• TASK BRIEF
Tally the lines below that hold the string "field", and report the tally by itself.

• STUDY MATERIAL
============================================================

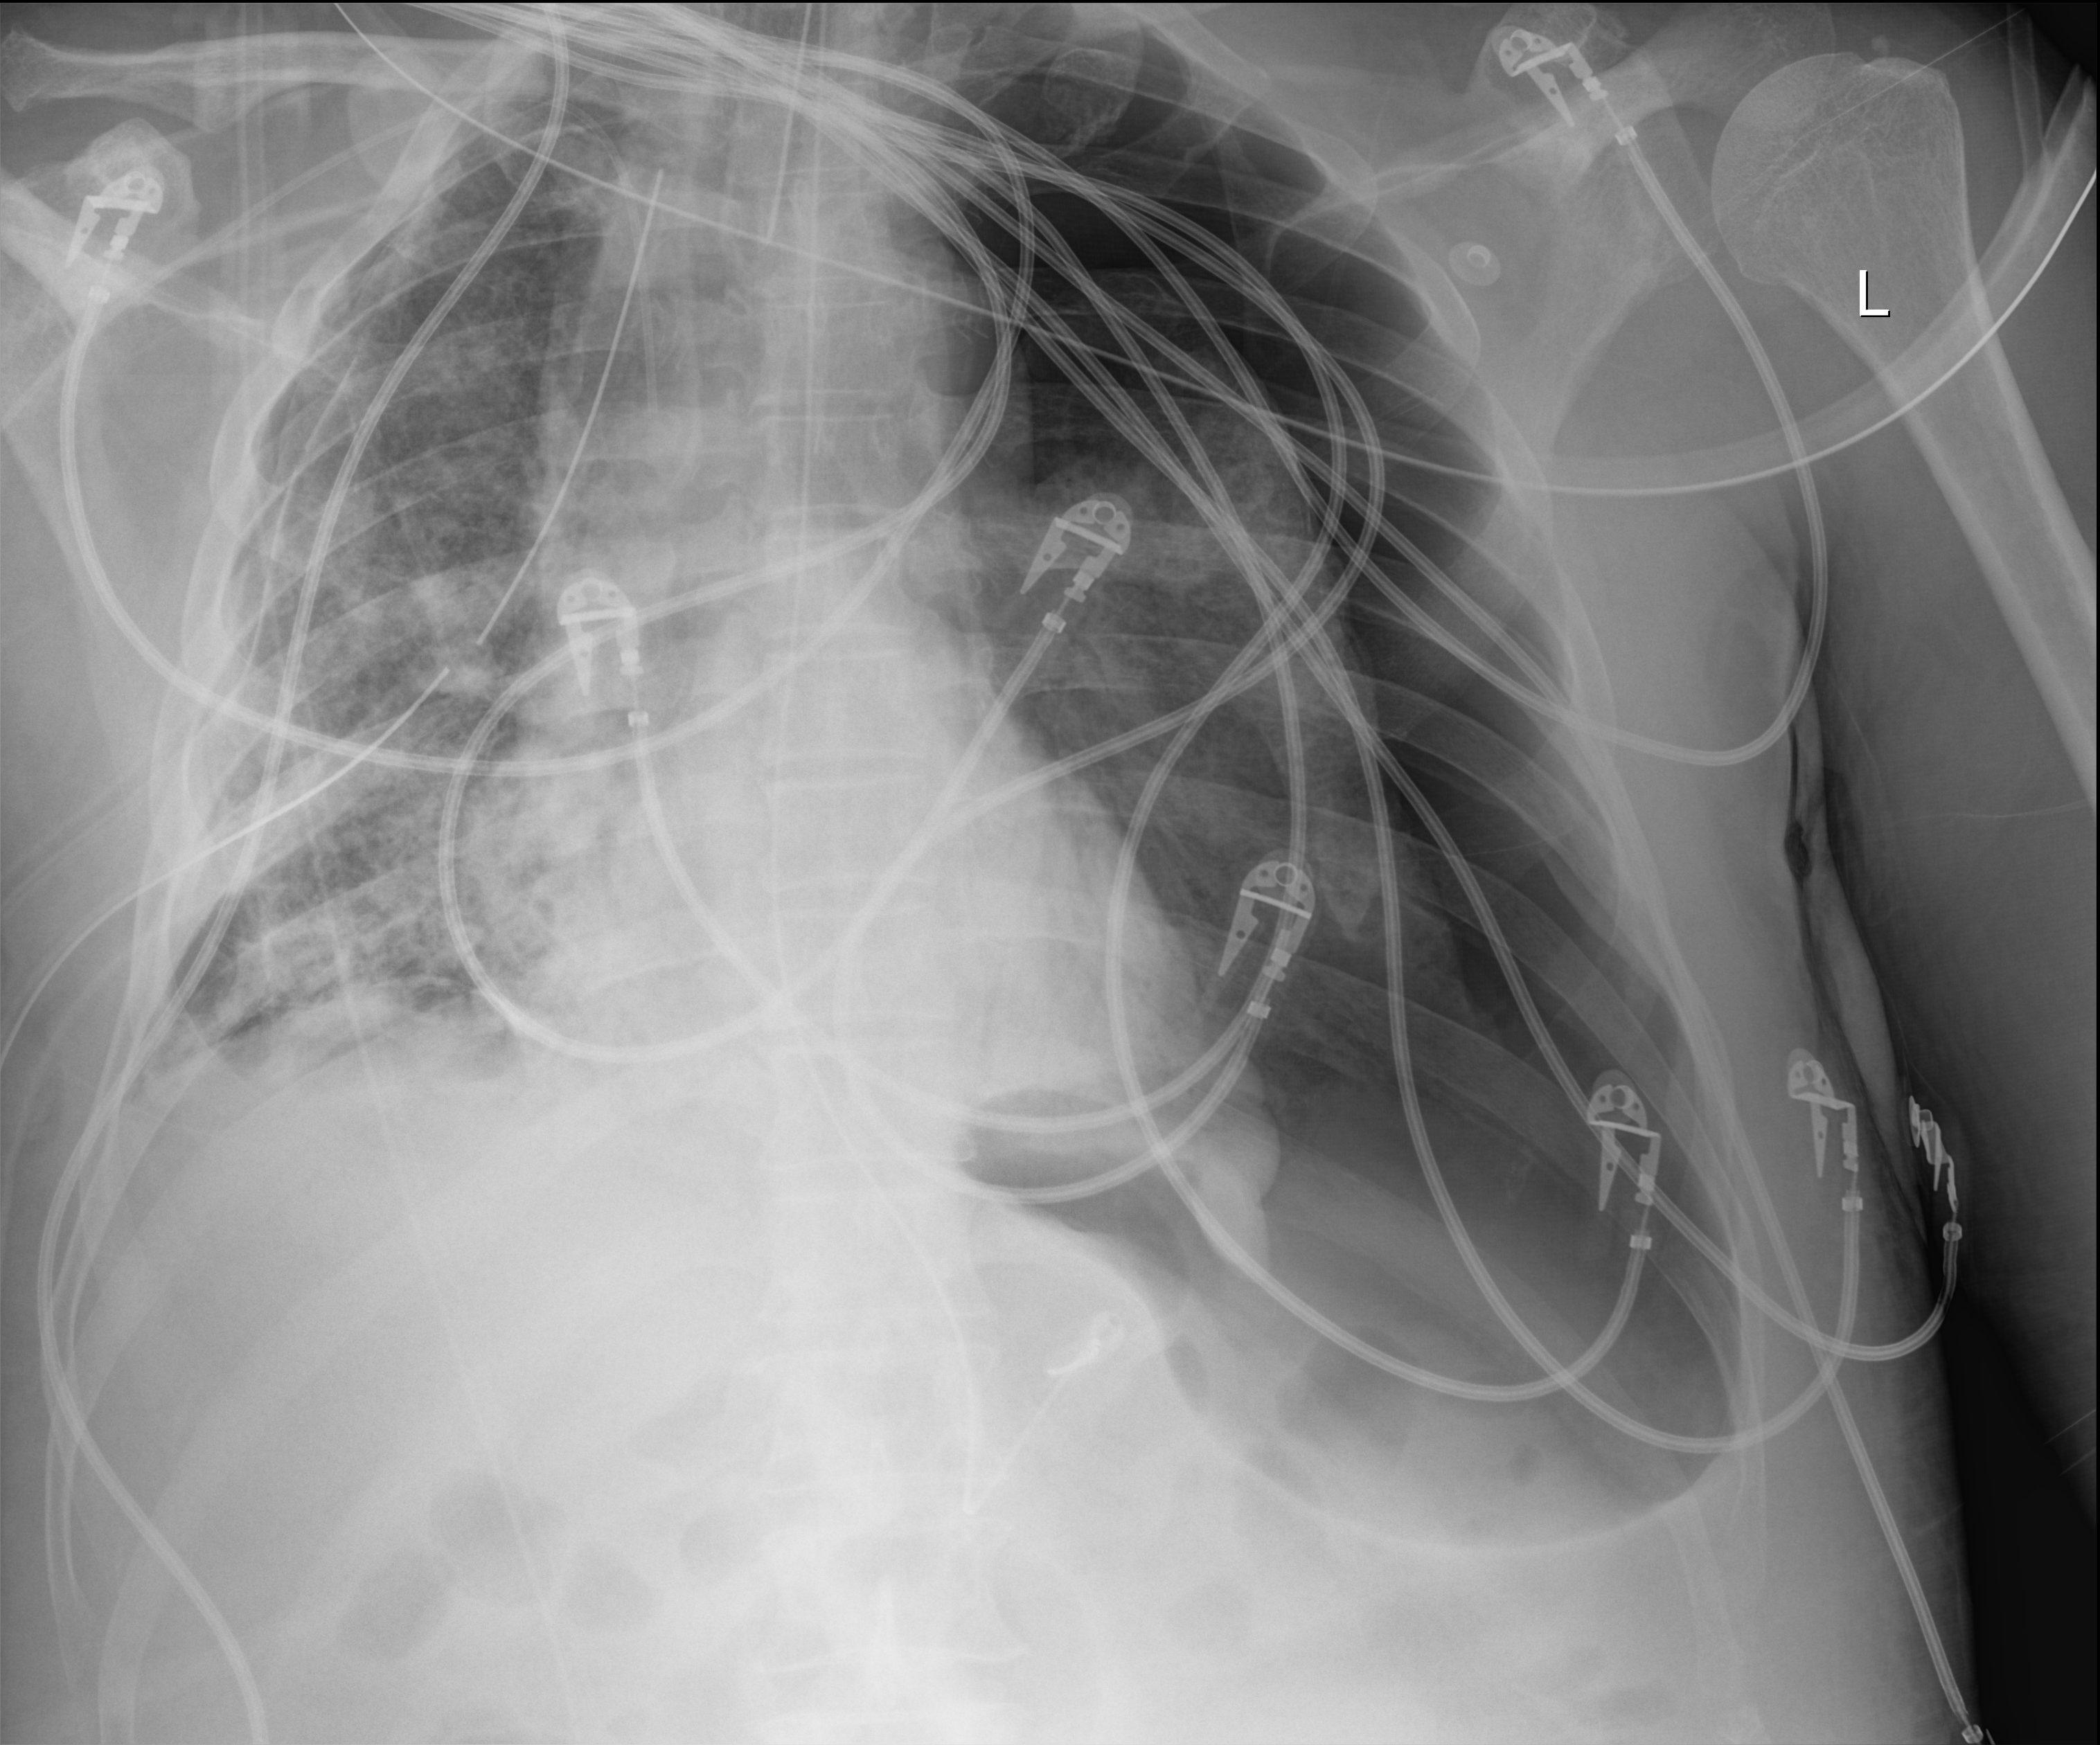
Bedside chest radiograph (digital radiography), anteroposterior (AP) projection. Patient hospitalised with COVID-19; male, aged 60–74 years.
Admission-level facts for this patient (not findings on this image; timing relative to this image not recorded): mechanically ventilated during this hospital stay: yes; smoking status (admission record): never.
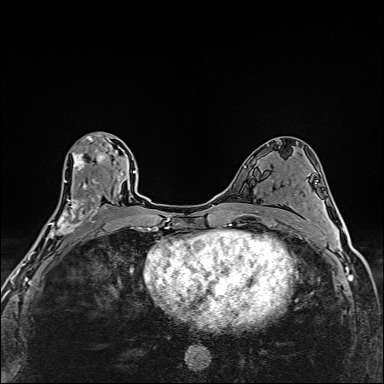
Breast MRI (dynamic contrast-enhanced), one axial slice; slice 84 of 160 in the series (ordered by position); dynamic contrast-enhanced series, time point 2 of 6 at this slice position (early post-contrast); 1.5 T; TE 2.4 ms, TR 5.2 ms; 1 mm slice thickness; 384 × 384 image matrix, field of view 290 × 290 mm. Female patient.
Structures marked on this image (semi-automatically segmented with operator editing):
- enhancing-tissue mask used for the functional tumour volume (all voxels passing the contrast-enhancement thresholds inside the analysis volume; usually the tumour): box from (x=46, y=132) to (x=108, y=241) px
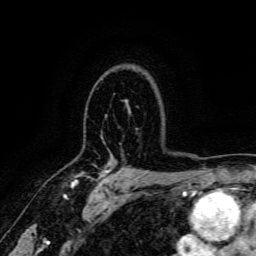
Breast MRI, one axial slice; position 115 of 166 along the scan axis; cropped to one breast; dynamic contrast-enhanced series, time point 2 of 6 at this slice position (early post-contrast); 3 T; TE 4.7 ms, TR 9 ms; 256 × 256 image matrix, field of view 170 × 170 mm. Female patient.
Outlined on this slice (semi-automatically segmented with operator editing):
- enhancing-tissue mask used for the functional tumour volume (all voxels passing the contrast-enhancement thresholds inside the analysis volume; usually the tumour): box from (x=70, y=166) to (x=112, y=187) px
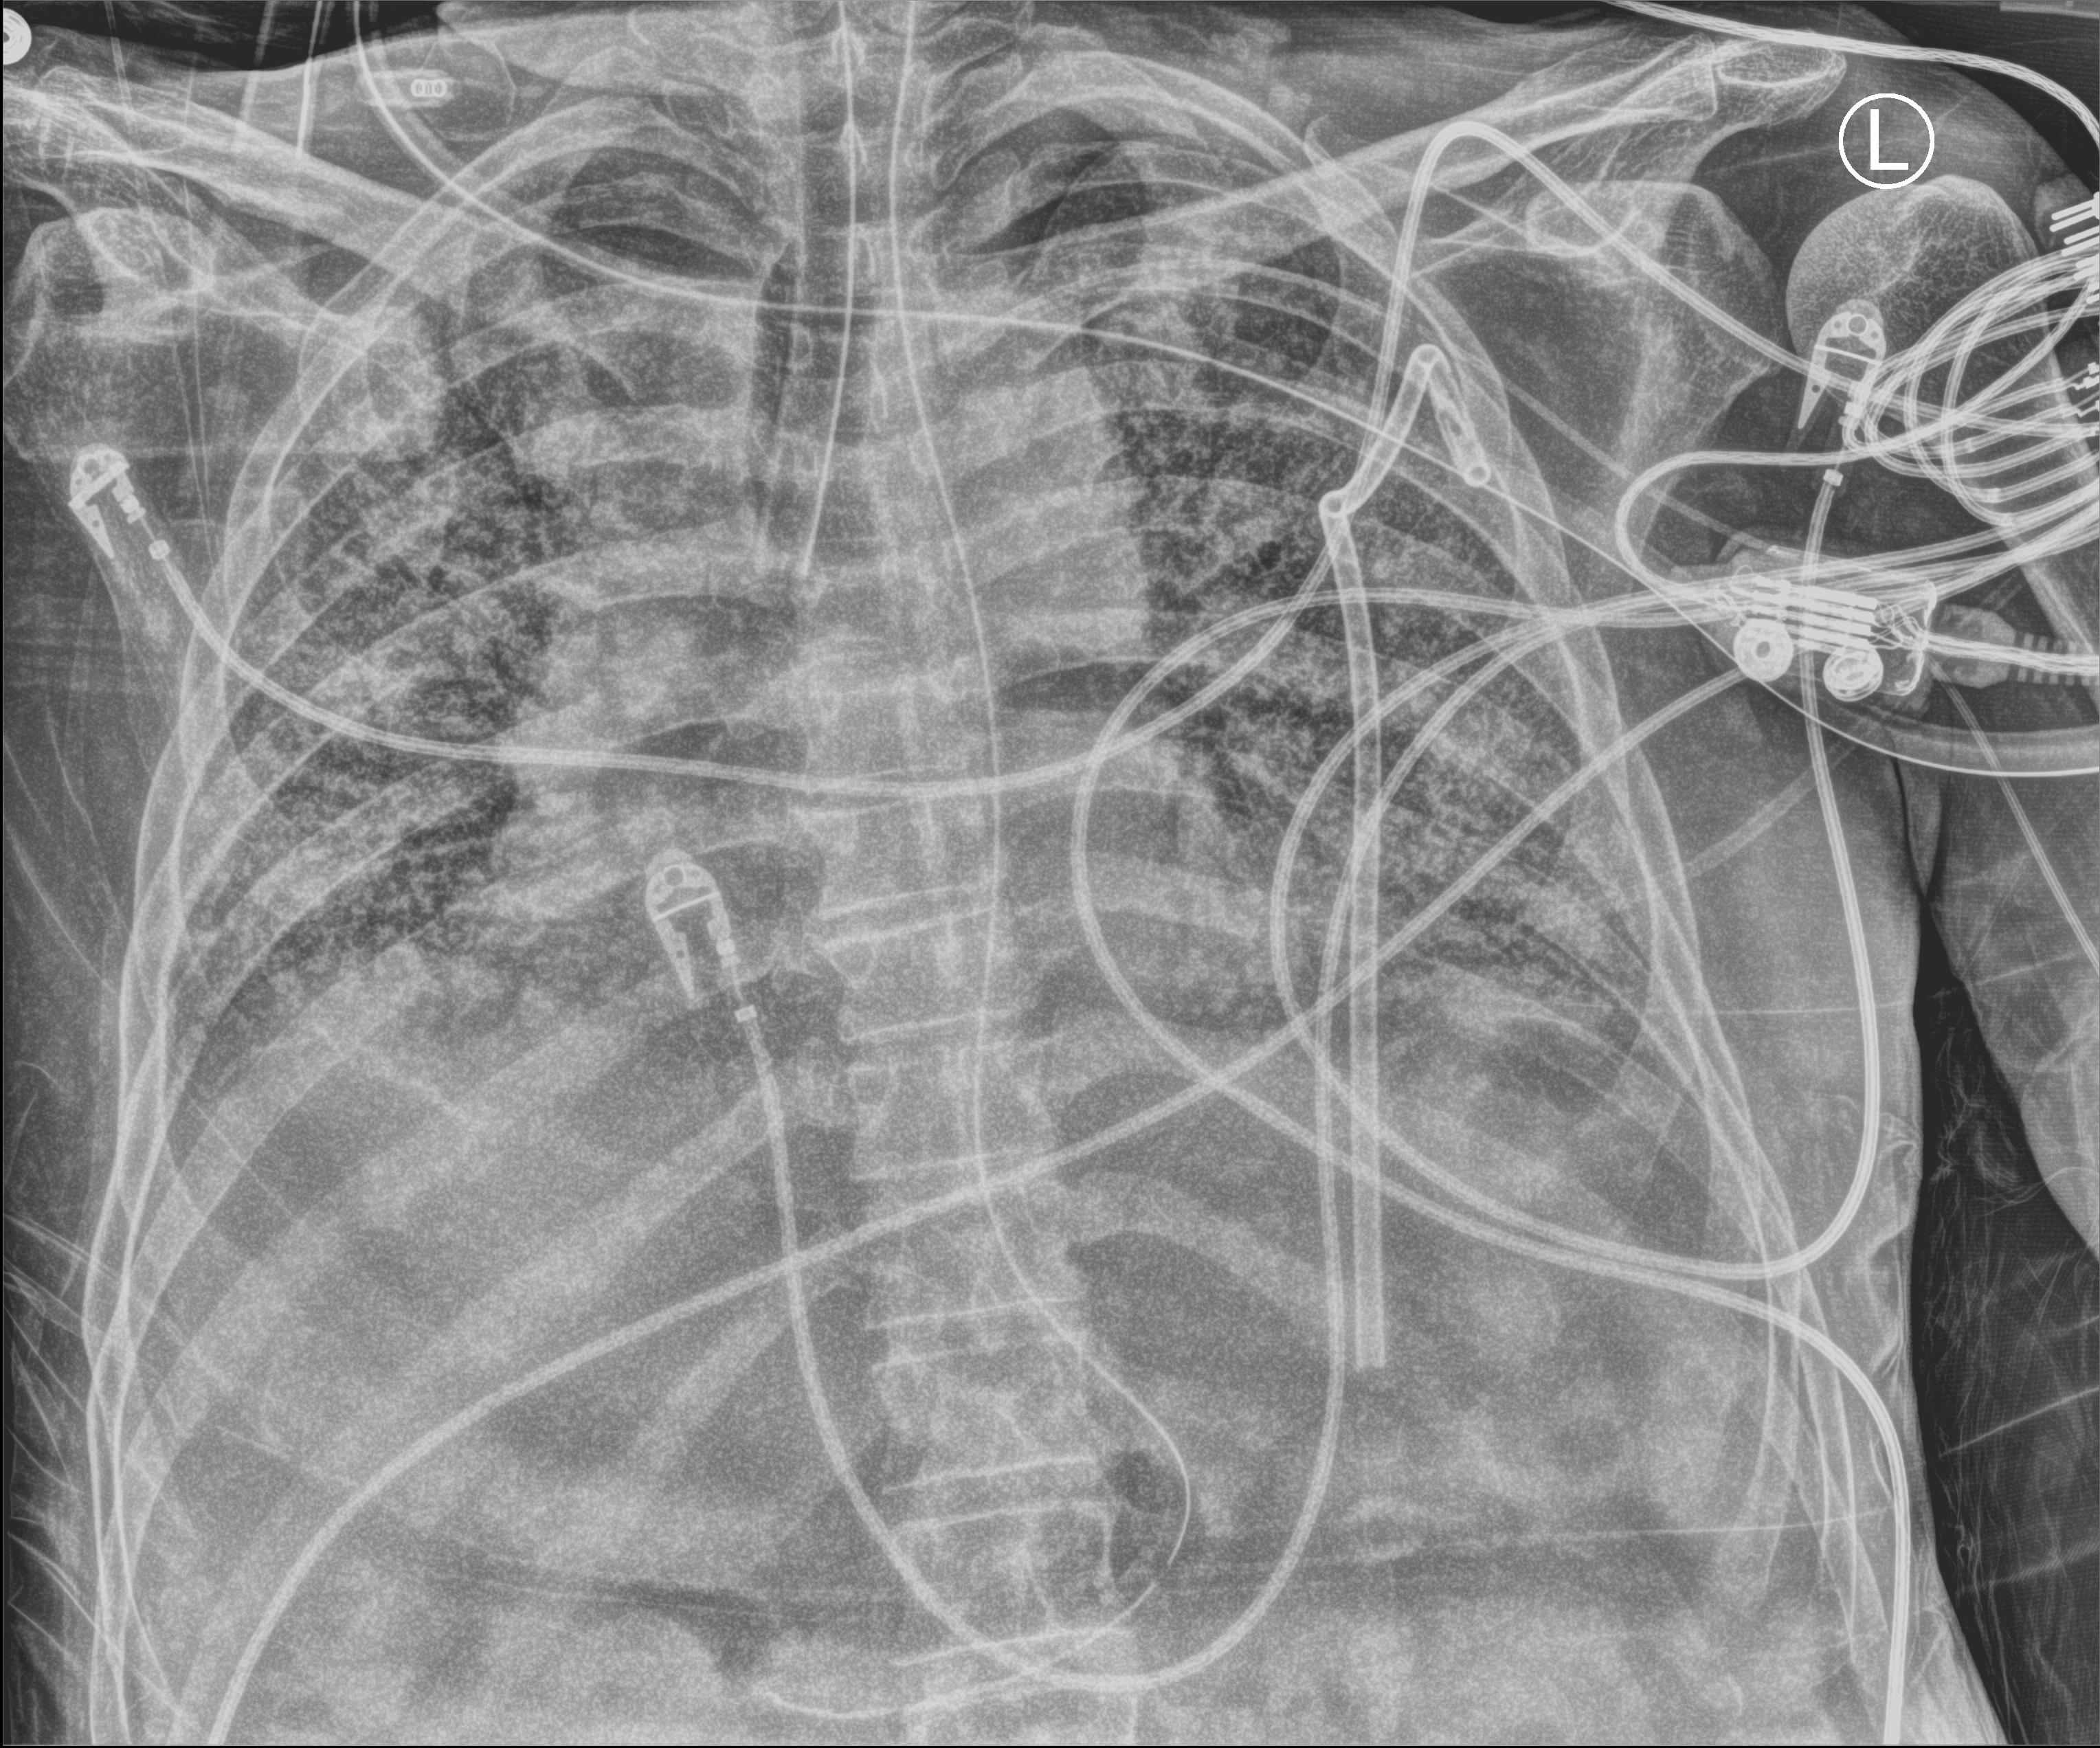
Chest X-ray (portable), anteroposterior (AP) projection. Patient hospitalised with COVID-19; male, aged 60–74 years.
Admission-level facts for this patient (not findings on this image; timing relative to this image not recorded):
- admitted to intensive care during this hospital stay: yes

============================================================

• RESPONSE TO THE EXERCISE
2